"Les fils de Sion" le nouveau tome des frères Rubinstein entraîne les lecteurs d’Hollywood à la Palestine, en passant par le camp de Sobibor. Le cycle se poursuit avec de multiples rebondissements. Rencontre avec son scénariste, le tourangeau Luc Brunschwig.
L’album s’ouvre sur l’image d’un grand écran en noir et blanc. Dans la cour d’un centre pénitencier, Salomon, enfant reçoit un panier sous le regard menaçant d’un horrible gardien à la moustache stalinienne. Nous sommes en 1936, à la première du film de Salomon Rubinstein, " L’enfance volée ".
La salle est comble. Le cinéma est l’un des plus célèbres du monde, le Chinese Theatre de Los Angeles, reconnaissable grâce à ses dorures et ses colonnes sculptées à la façon de pagodes. Dans le public, Moïse se lève et quitte la salle… Son frère, Salomon le suit : "Je me doutais que cette projection serait un moment difficile". Troublants de sincérité, les personnages nous sommes proches.
Normal, Luc Brunschwig a puisé dans son histoire personnelle : " Au départ, j’avais envie de raconter la relation entre deux frères. Cette complicité, je l’ai avec mon frère depuis 53 ans. Lui, il est très discret. Il ne s’engage qu’après-avoir pesé toutes les conséquences, alors que moi, je suis plus à vif, je plonge dans tous les pièges de la vie, un peu comme Salomon. Je voulais rendre hommage à notre relation. Un débrouillard et un intellectuel. On s’adore. "
Dans la série Lloyd Singer, son frère apparaissait déjà . Cette fois, il fallait changer au moins le physique. Etienne Le Roux, le dessinateur a eu carte blanche pour dessiner les personnages. " Avec Etienne, c’est toujours extra. Tu commences à ouvrir ses planches, et c’est parti, c’est sublime. Tu reviens dessus dix fois, vingt fois... il y a toujours un détail à remarquer. Loïc Chevallier, son collaborateur crée l’ambiance de l’époque, c’est un régal." raconte Luc.
BD historique, le scénariste nous offre un regard nouveau sur les discriminations, comme ces quotas d’élèves juifs imposés dans les universités américaines. L'album fortement documenté fait référence à Jean Genet, en évoquant le bagne agricole de Mettray. " Chaque paysan touchant une prime de cinquante francs par colon évadé qu'il ramenait, c'est une véritable chasse à l'enfant, avec fourches, fusils et chiens qui se livrait jour et nuit dans la campagne de Mettray " lit-on dans le "miracle de la rose", des mots que l’on retrouvera dans la bouche de Salomon dans les dix premières pages de la BD.
Luc tenait également à rendre hommage au vécu de sa famille. "Je voulais parler de ma judaïté, des camps d’extermination.
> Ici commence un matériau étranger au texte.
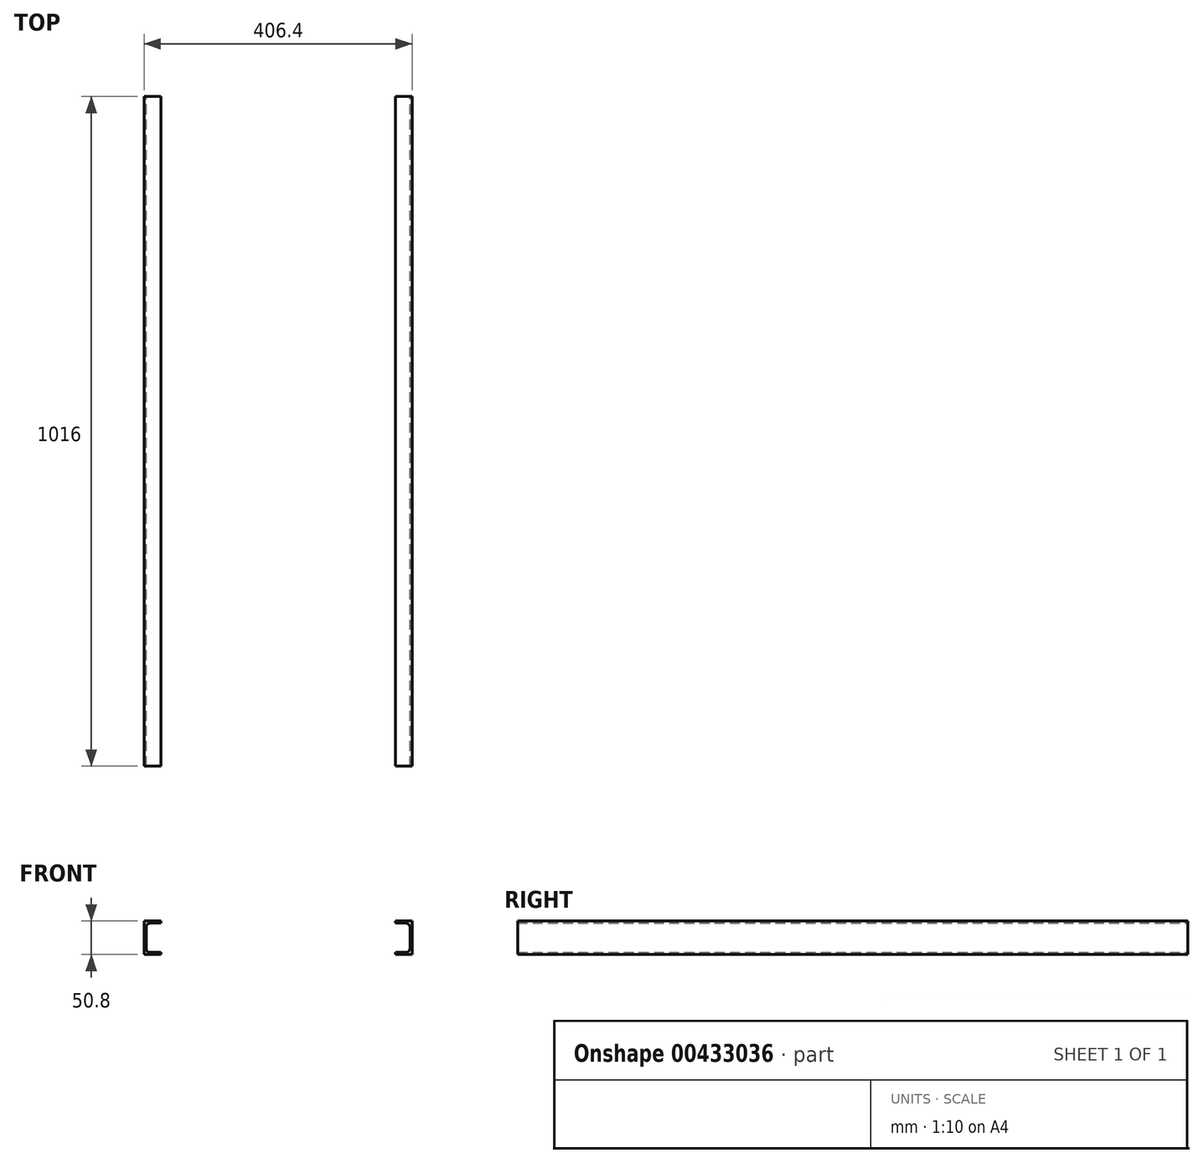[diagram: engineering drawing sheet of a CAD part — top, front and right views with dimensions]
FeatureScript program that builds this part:
annotation { "Feature Type Name" : "Feature", "Feature Type Description" : "" }
export const myFeature = defineFeature(function(context is Context, id is Id, definition is map)
    precondition{}
    {
        {
            var Q0;
            Q0=qCreatedBy(makeId("Front.planeOp"),FACE);
            var sketch = newSketch(context, id + "F0", { "sketchPlane" : qUnion([Q0])});
            skLineSegment(sketch, "E0", {"start": v(0, 0) * mm, "end": v(0, 50.8) * mm});
            skLineSegment(sketch, "E1", {"start": v(0, 50.8) * mm, "end": v(25.4, 50.8) * mm});
            skLineSegment(sketch, "E2", {"start": v(25.4, 50.8) * mm, "end": v(25.4, 47.63) * mm});
            skLineSegment(sketch, "E3", {"start": v(25.4, 47.63) * mm, "end": v(9.52, 47.63) * mm});
            skLineSegment(sketch, "E4", {"start": v(3.17, 41.28) * mm, "end": v(3.18, 9.52) * mm});
            skLineSegment(sketch, "E5", {"start": v(9.53, 3.17) * mm, "end": v(25.4, 3.18) * mm});
            skLineSegment(sketch, "E6", {"start": v(25.4, 3.18) * mm, "end": v(25.4, 0) * mm});
            skLineSegment(sketch, "E7", {"start": v(25.4, 0) * mm, "end": v(0, 0) * mm});
            skPoint(sketch, "E8.visualSharp", {"position": v(3.17, 47.62) * mm});
            skArc(sketch, "E8.filletArc", {"start": v(9.52, 47.63) * mm, "mid": v(5.03, 45.77) * mm, "end": v(3.17, 41.28) * mm});
            skPoint(sketch, "E9.visualSharp", {"position": v(3.18, 3.17) * mm});
            skArc(sketch, "E9.filletArc", {"start": v(3.18, 9.52) * mm, "mid": v(5.03, 5.03) * mm, "end": v(9.53, 3.17) * mm});
            skLineSegment(sketch, "E10", {"start": v(406.4, 0) * mm, "end": v(381, 0) * mm});
            skLineSegment(sketch, "E11", {"start": v(381, 0) * mm, "end": v(381, 3.17) * mm});
            skLineSegment(sketch, "E12", {"start": v(381, 3.17) * mm, "end": v(396.88, 3.17) * mm});
            skLineSegment(sketch, "E13", {"start": v(403.23, 9.52) * mm, "end": v(403.23, 41.27) * mm});
            skLineSegment(sketch, "E14", {"start": v(396.88, 47.62) * mm, "end": v(381, 47.62) * mm});
            skLineSegment(sketch, "E15", {"start": v(381, 47.62) * mm, "end": v(381, 50.8) * mm});
            skLineSegment(sketch, "E16", {"start": v(381, 50.8) * mm, "end": v(406.4, 50.8) * mm});
            skLineSegment(sketch, "E17", {"start": v(406.4, 50.8) * mm, "end": v(406.4, 0) * mm});
            skPoint(sketch, "E18.visualSharp", {"position": v(403.23, 47.62) * mm});
            skArc(sketch, "E18.filletArc", {"start": v(403.23, 41.27) * mm, "mid": v(401.37, 45.77) * mm, "end": v(396.88, 47.62) * mm});
            skPoint(sketch, "E19.visualSharp", {"position": v(403.23, 3.17) * mm});
            skArc(sketch, "E19.filletArc", {"start": v(396.88, 3.17) * mm, "mid": v(401.37, 5.03) * mm, "end": v(403.23, 9.52) * mm});
            skSolve(sketch);
        }
        {
            var Q0;
            Q0=makeQuery(id+"F0.imprint","IMPRINT",FACE,{"disambiguationData":[TD([[makeQuery(id+"F0.imprint","IMPRINT",EDGE,{"derivedFrom":sQuery(id+"F0.wireOp",EDGE,"E0")}),-1.0]])]});
            var Q1;
            Q1=makeQuery(id+"F0.imprint","IMPRINT",FACE,{"disambiguationData":[TD([[makeQuery(id+"F0.imprint","IMPRINT",EDGE,{"derivedFrom":sQuery(id+"F0.wireOp",EDGE,"E10")}),-1.0]])]});
            extrude(context, id + "F1", {"entities" : qUnion([Q0, Q1]), "depth" : 1016 * mm, "offsetDistance" : 25.4 * mm});
        }
    });
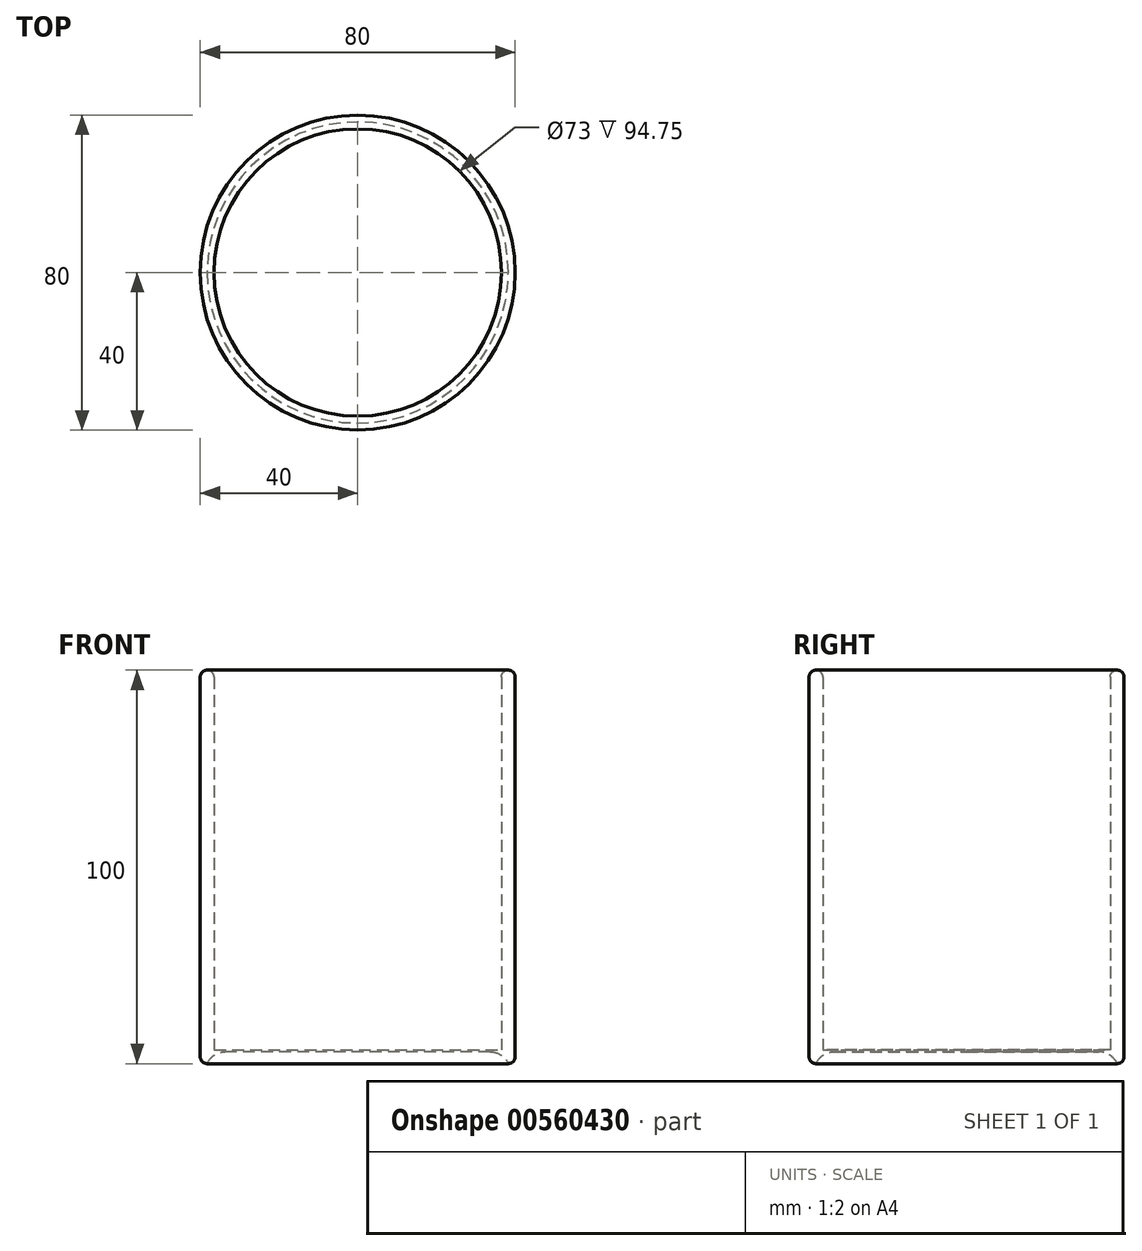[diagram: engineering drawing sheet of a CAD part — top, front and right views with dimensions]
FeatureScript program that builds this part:
annotation { "Feature Type Name" : "Feature", "Feature Type Description" : "" }
export const myFeature = defineFeature(function(context is Context, id is Id, definition is map)
    precondition{}
    {
        {
            var Q0;
            Q0=qCreatedBy(makeId("Front.planeOp"),FACE);
            var sketch = newSketch(context, id + "F0", { "sketchPlane" : qUnion([Q0])});
            skLineSegment(sketch, "E0.bottom", {"start": v(0, 0) * mm, "end": v(40, 0) * mm});
            skLineSegment(sketch, "E0.top", {"start": v(0, 100) * mm, "end": v(40, 100) * mm});
            skLineSegment(sketch, "E0.left", {"start": v(0, 0) * mm, "end": v(0, 100) * mm});
            skLineSegment(sketch, "E0.right", {"start": v(40, 0) * mm, "end": v(40, 100) * mm});
            skFitSpline(sketch, "E1", {"points": [v(30.42, 80.8) * mm, v(68.02, 80.8) * mm, v(81.11, 60.93) * mm, v(79.85, 27.56) * mm, v(55.34, 10.66) * mm, v(29.15, 10.24) * mm], "startDerivative": vector(192.02, 28.39) * mm, "endDerivative": vector(-137.66, 13.74) * mm});
            skFitSpline(sketch, "E2.0", {"points": [v(31.73, 71.89) * mm, v(33.73, 72.18) * mm, v(37.7, 72.77) * mm, v(43.4, 73.52) * mm, v(48.77, 74.06) * mm, v(53.68, 74.3) * mm, v(57.25, 74.19) * mm, v(59.71, 73.9) * mm, v(61.34, 73.61) * mm, v(62.72, 73.24) * mm, v(63.67, 72.89) * mm, v(64.3, 72.6) * mm, v(64.9, 72.28) * mm, v(65.58, 71.83) * mm, v(66.37, 71.19) * mm, v(67.14, 70.41) * mm, v(67.9, 69.48) * mm, v(68.89, 68.01) * mm, v(69.85, 66.18) * mm, v(70.75, 64) * mm, v(71.39, 62.2) * mm, v(71.89, 60.57) * mm, v(72.27, 59.2) * mm, v(72.63, 57.8) * mm, v(73.06, 55.99) * mm, v(73.5, 53.78) * mm, v(73.86, 51.55) * mm, v(74.24, 48.57) * mm, v(74.48, 44.87) * mm, v(74.35, 40.66) * mm, v(73.88, 37.46) * mm, v(73.29, 35.15) * mm, v(72.74, 33.57) * mm, v(72.2, 32.36) * mm, v(71.74, 31.48) * mm, v(71.22, 30.6) * mm, v(70.48, 29.53) * mm, v(69.1, 27.86) * mm, v(67.02, 25.88) * mm, v(64, 23.74) * mm, v(60.62, 21.9) * mm, v(57.6, 20.68) * mm, v(55.15, 19.9) * mm, v(53.32, 19.41) * mm, v(51.5, 19.03) * mm, v(49.08, 18.64) * mm, v(46.02, 18.35) * mm, v(42.24, 18.29) * mm, v(37.04, 18.5) * mm, v(32.91, 18.9) * mm, v(30.04, 19.2) * mm]});
            skLineSegment(sketch, "E3", {"start": v(30.42, 80.8) * mm, "end": v(31.73, 71.89) * mm});
            skLineSegment(sketch, "E4", {"start": v(30.04, 19.2) * mm, "end": v(29.15, 10.24) * mm});
            skSolve(sketch);
        }
        {
            var Q0;
            {var subQ10=sQuery(id+"F0.wireOp",EDGE,"E0.bottom");Q0=makeQuery(id+"F0.imprint","IMPRINT",FACE,{"disambiguationData":[TD([[makeQuery(id+"F0.imprint","IMPRINT",EDGE,{"derivedFrom":subQ10}),1.0]])]});}
            var Q1;
            {var subQ5=sQuery(id+"F0.wireOp",EDGE,"E3");Q1=makeQuery(id+"F0.imprint","IMPRINT",FACE,{"disambiguationData":[TD([[makeQuery(id+"F0.imprint","IMPRINT",EDGE,{"derivedFrom":subQ5}),1.0]])]});}
            var Q2;
            {var subQ5=sQuery(id+"F0.wireOp",EDGE,"E4");Q2=makeQuery(id+"F0.imprint","IMPRINT",FACE,{"disambiguationData":[TD([[makeQuery(id+"F0.imprint","IMPRINT",EDGE,{"derivedFrom":subQ5}),1.0]])]});}
            var Q3;
            Q3=sQuery(id+"F0.wireOp",EDGE,"E0.left");
            revolve(context, id + "F1", {"entities" : qUnion([Q0, Q1, Q2]), "axis" : qUnion([Q3]), "revolveType" : RevolveType.FULL});
        }
        {
            var Q0;
            Q0=makeQuery(id+"F1.opRevolve","SWEPT_FACE",FACE,{"disambiguationData":[OSD([sQuery(id+"F0.wireOp",EDGE,"E0.top")])]});
            shell(context, id + "F2", {"entities" : qUnion([Q0]), "thickness" : 3.5 * mm});
        }
        {
            var Q0;
            Q0=makeQuery(id+"F1.opRevolve","SWEPT_EDGE",EDGE,{"disambiguationData":[OSD([sQuery(id+"F0.wireOp",EDGE,"E0.top"),sQuery(id+"F0.wireOp",EDGE,"E0.right")])]});
            var Q1;
            Q1=makeQuery(id+"F2.opShell","OFFSET_EDGE",EDGE,{"disambiguationData":[OSD([sQuery(id+"F0.wireOp",EDGE,"E0.top"),sQuery(id+"F0.wireOp",EDGE,"E0.right")])]});
            fillet(context, id + "F3", {"entities" : qUnion([Q0, Q1]), "radius" : 1.75 * mm, "tangentPropagation" : true, "allowEdgeOverflow" : false});
        }
        {
            var Q0;
            Q0=qCreatedBy(makeId("Top.planeOp"),FACE);
            var sketch = newSketch(context, id + "F4", { "sketchPlane" : qUnion([Q0])});
            skCircle(sketch, "E5", {"center": v(0, 0) * mm, "radius": 38.25 * mm});
            skSolve(sketch);
        }
        {
            var Q0;
            Q0=makeQuery(id+"F4.imprint","IMPRINT",FACE,{"disambiguationData":[TD([[makeQuery(id+"F4.imprint","IMPRINT",EDGE,{"derivedFrom":sQuery(id+"F4.wireOp",EDGE,"E5")}),1.0]])]});
            extrude(context, id + "F5", {"entities" : qUnion([Q0]), "operationType" : NewBodyOperationType.REMOVE, "depth" : 3 * mm, "offsetDistance" : 25 * mm});
        }
        {
            var Q0;
            Q0=makeQuery(id+"F1.opRevolve","SWEPT_EDGE",EDGE,{"disambiguationData":[OSD([sQuery(id+"F0.wireOp",EDGE,"E0.bottom"),sQuery(id+"F0.wireOp",EDGE,"E0.right")])]});
            fillet(context, id + "F6", {"entities" : qUnion([Q0]), "radius" : 1.75 * mm, "tangentPropagation" : true, "allowEdgeOverflow" : false});
        }
        {
            var Q0;
            Q0=makeQuery(id+"F5.boolean.opBoolean","COPY",EDGE,{"derivedFrom":makeQuery(id+"F5.opExtrude","CAP_EDGE",EDGE,{"disambiguationData":[OSD([sQuery(id+"F4.wireOp",EDGE,"E5")])],"isStart":false})});
            fillet(context, id + "F7", {"entities" : qUnion([Q0]), "radius" : 5 * mm, "tangentPropagation" : true, "allowEdgeOverflow" : false});
        }
    });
Mon oncle et mon grand-père sont morts à Auschwitz. En 1942, à Montargis, mon père avait 15 ans. Il a été sauvé d’extrême justesse par des voisins... "
Dans ce tome, on retrouve avec joie, Djerzezak , la jeune femme aveugle, critique de cinéma. Elle avait disparu au tome 2. "Le lecteur doit se poser des questions. Pourquoi, alors qu’on était sur le point de suivre Salomon au bagne, ne le retrouve-t-on pas ?" Tout est décalé dans le temps, c’est l’art du scénariste affirme Luc, avec une pointe d’espièglerie.
Luc Brunschwig ajoute : " J’aime utiliser le réel comme matière pour en faire de la fiction. "
Si le Paris des années 30, gangréné par la montée d'un fascisme français vous intéresse, n’hésitez pas à relire les trois premiers tomes et à savourer cette suite. L’épopée captive. Au fil des pages, les personnages deviennent de plus en plus attachants. On attend le tome 5 avec impatience. Généreux, Luc nous dévoile déjà un peu des péripéties à suivre dans les prochains tomes. Au programme : les raisons pour lesquelles Moïse est parti en Europe, la création de l’Etat d’Israël. On retournera aussi à Sobibor, le seul camp où il y a eu une révolte, 70 personnes ont survécu. Le tome 4 donne déjà le ton.